__PROBLEM TO SOLVE__: Reproduce the text of the records below line for line, with every character, spacing, and line break unchanged.

__ENTRIES PROVIDED__:

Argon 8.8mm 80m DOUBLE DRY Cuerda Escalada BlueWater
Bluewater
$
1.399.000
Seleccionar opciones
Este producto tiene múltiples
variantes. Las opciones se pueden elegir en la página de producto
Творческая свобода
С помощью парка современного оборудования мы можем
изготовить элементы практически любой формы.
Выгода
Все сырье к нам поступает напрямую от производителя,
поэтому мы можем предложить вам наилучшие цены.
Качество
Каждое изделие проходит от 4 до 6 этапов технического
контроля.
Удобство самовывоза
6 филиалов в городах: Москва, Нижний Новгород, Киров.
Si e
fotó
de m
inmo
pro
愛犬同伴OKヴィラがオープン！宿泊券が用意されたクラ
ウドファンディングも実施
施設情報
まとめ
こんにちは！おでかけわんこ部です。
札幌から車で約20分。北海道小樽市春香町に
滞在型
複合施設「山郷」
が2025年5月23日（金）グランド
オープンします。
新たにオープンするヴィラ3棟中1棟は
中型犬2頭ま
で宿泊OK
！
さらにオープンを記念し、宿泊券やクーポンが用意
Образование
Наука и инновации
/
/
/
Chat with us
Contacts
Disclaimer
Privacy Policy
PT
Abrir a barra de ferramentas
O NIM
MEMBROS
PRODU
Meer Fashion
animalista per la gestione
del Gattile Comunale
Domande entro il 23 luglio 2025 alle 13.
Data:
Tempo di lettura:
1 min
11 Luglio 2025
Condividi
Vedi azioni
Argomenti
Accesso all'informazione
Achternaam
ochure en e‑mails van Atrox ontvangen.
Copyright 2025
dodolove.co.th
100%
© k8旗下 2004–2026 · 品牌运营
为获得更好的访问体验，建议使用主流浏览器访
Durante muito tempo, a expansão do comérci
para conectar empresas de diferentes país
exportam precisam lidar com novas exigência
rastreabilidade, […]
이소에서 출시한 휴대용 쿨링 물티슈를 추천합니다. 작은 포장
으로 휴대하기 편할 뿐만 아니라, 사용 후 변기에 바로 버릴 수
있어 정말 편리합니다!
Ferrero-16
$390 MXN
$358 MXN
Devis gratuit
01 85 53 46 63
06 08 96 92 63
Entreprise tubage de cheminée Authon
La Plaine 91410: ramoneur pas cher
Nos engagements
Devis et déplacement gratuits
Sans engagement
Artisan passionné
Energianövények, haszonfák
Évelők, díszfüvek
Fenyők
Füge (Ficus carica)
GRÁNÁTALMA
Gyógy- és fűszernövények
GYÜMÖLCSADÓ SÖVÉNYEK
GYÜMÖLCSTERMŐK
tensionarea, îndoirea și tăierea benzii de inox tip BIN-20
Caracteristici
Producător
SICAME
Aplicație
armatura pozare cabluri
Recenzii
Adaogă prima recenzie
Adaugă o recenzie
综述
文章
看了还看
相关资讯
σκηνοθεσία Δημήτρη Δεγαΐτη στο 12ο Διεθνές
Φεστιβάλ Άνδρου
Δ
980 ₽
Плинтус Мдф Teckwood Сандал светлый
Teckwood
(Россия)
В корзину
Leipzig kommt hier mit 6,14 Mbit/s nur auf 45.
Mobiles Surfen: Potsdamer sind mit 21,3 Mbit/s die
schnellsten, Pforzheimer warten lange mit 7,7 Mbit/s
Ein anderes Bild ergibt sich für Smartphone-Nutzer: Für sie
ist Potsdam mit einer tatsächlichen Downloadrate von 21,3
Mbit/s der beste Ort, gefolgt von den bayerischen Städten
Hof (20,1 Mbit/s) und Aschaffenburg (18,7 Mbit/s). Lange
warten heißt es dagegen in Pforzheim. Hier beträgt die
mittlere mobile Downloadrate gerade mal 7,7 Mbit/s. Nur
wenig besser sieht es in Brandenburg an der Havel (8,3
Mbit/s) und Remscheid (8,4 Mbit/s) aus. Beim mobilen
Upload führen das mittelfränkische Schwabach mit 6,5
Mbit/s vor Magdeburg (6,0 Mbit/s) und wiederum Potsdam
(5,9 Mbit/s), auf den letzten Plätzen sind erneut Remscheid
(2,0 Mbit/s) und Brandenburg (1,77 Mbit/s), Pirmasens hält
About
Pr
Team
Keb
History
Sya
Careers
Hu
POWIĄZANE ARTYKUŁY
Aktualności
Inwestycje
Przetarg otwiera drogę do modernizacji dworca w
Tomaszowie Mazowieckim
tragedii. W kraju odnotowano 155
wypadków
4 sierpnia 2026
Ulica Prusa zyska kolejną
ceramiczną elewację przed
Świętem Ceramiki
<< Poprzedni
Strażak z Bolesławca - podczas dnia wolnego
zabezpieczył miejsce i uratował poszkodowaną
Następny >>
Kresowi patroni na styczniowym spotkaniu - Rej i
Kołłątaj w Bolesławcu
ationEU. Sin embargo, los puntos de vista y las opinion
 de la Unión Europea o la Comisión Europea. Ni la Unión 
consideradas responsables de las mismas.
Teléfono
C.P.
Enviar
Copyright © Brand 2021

__EXERCISE SOLUTION__:
Argon 8.8mm 80m DOUBLE DRY Cuerda Escalada BlueWater
Bluewater
$
1.399.000
Seleccionar opciones
Este producto tiene múltiples
variantes. Las opciones se pueden elegir en la página de producto
Творческая свобода
С помощью парка современного оборудования мы можем
изготовить элементы практически любой формы.
Выгода
Все сырье к нам поступает напрямую от производителя,
поэтому мы можем предложить вам наилучшие цены.
Качество
Каждое изделие проходит от 4 до 6 этапов технического
контроля.
Удобство самовывоза
6 филиалов в городах: Москва, Нижний Новгород, Киров.
Si e
fotó
de m
inmo
pro
愛犬同伴OKヴィラがオープン！宿泊券が用意されたクラ
ウドファンディングも実施
施設情報
まとめ
こんにちは！おでかけわんこ部です。
札幌から車で約20分。北海道小樽市春香町に
滞在型
複合施設「山郷」
が2025年5月23日（金）グランド
オープンします。
新たにオープンするヴィラ3棟中1棟は
中型犬2頭ま
で宿泊OK
！
さらにオープンを記念し、宿泊券やクーポンが用意
Образование
Наука и инновации
/
/
/
Chat with us
Contacts
Disclaimer
Privacy Policy
PT
Abrir a barra de ferramentas
O NIM
MEMBROS
PRODU
Meer Fashion
animalista per la gestione
del Gattile Comunale
Domande entro il 23 luglio 2025 alle 13.
Data:
Tempo di lettura:
1 min
11 Luglio 2025
Condividi
Vedi azioni
Argomenti
Accesso all'informazione
Achternaam
ochure en e‑mails van Atrox ontvangen.
Copyright 2025
dodolove.co.th
100%
© k8旗下 2004–2026 · 品牌运营
为获得更好的访问体验，建议使用主流浏览器访
Durante muito tempo, a expansão do comérci
para conectar empresas de diferentes país
exportam precisam lidar com novas exigência
rastreabilidade, […]
이소에서 출시한 휴대용 쿨링 물티슈를 추천합니다. 작은 포장
으로 휴대하기 편할 뿐만 아니라, 사용 후 변기에 바로 버릴 수
있어 정말 편리합니다!
Ferrero-16
$390 MXN
$358 MXN
Devis gratuit
01 85 53 46 63
06 08 96 92 63
Entreprise tubage de cheminée Authon
La Plaine 91410: ramoneur pas cher
Nos engagements
Devis et déplacement gratuits
Sans engagement
Artisan passionné
Energianövények, haszonfák
Évelők, díszfüvek
Fenyők
Füge (Ficus carica)
GRÁNÁTALMA
Gyógy- és fűszernövények
GYÜMÖLCSADÓ SÖVÉNYEK
GYÜMÖLCSTERMŐK
tensionarea, îndoirea și tăierea benzii de inox tip BIN-20
Caracteristici
Producător
SICAME
Aplicație
armatura pozare cabluri
Recenzii
Adaogă prima recenzie
Adaugă o recenzie
综述
文章
看了还看
相关资讯
σκηνοθεσία Δημήτρη Δεγαΐτη στο 12ο Διεθνές
Φεστιβάλ Άνδρου
Δ
980 ₽
Плинтус Мдф Teckwood Сандал светлый
Teckwood
(Россия)
В корзину
Leipzig kommt hier mit 6,14 Mbit/s nur auf 45.
Mobiles Surfen: Potsdamer sind mit 21,3 Mbit/s die
schnellsten, Pforzheimer warten lange mit 7,7 Mbit/s
Ein anderes Bild ergibt sich für Smartphone-Nutzer: Für sie
ist Potsdam mit einer tatsächlichen Downloadrate von 21,3
Mbit/s der beste Ort, gefolgt von den bayerischen Städten
Hof (20,1 Mbit/s) und Aschaffenburg (18,7 Mbit/s). Lange
warten heißt es dagegen in Pforzheim. Hier beträgt die
mittlere mobile Downloadrate gerade mal 7,7 Mbit/s. Nur
wenig besser sieht es in Brandenburg an der Havel (8,3
Mbit/s) und Remscheid (8,4 Mbit/s) aus. Beim mobilen
Upload führen das mittelfränkische Schwabach mit 6,5
Mbit/s vor Magdeburg (6,0 Mbit/s) und wiederum Potsdam
(5,9 Mbit/s), auf den letzten Plätzen sind erneut Remscheid
(2,0 Mbit/s) und Brandenburg (1,77 Mbit/s), Pirmasens hält
About
Pr
Team
Keb
History
Sya
Careers
Hu
POWIĄZANE ARTYKUŁY
Aktualności
Inwestycje
Przetarg otwiera drogę do modernizacji dworca w
Tomaszowie Mazowieckim
tragedii. W kraju odnotowano 155
wypadków
4 sierpnia 2026
Ulica Prusa zyska kolejną
ceramiczną elewację przed
Świętem Ceramiki
<< Poprzedni
Strażak z Bolesławca - podczas dnia wolnego
zabezpieczył miejsce i uratował poszkodowaną
Następny >>
Kresowi patroni na styczniowym spotkaniu - Rej i
Kołłątaj w Bolesławcu
ationEU. Sin embargo, los puntos de vista y las opinion
 de la Unión Europea o la Comisión Europea. Ni la Unión 
consideradas responsables de las mismas.
Teléfono
C.P.
Enviar
Copyright © Brand 2021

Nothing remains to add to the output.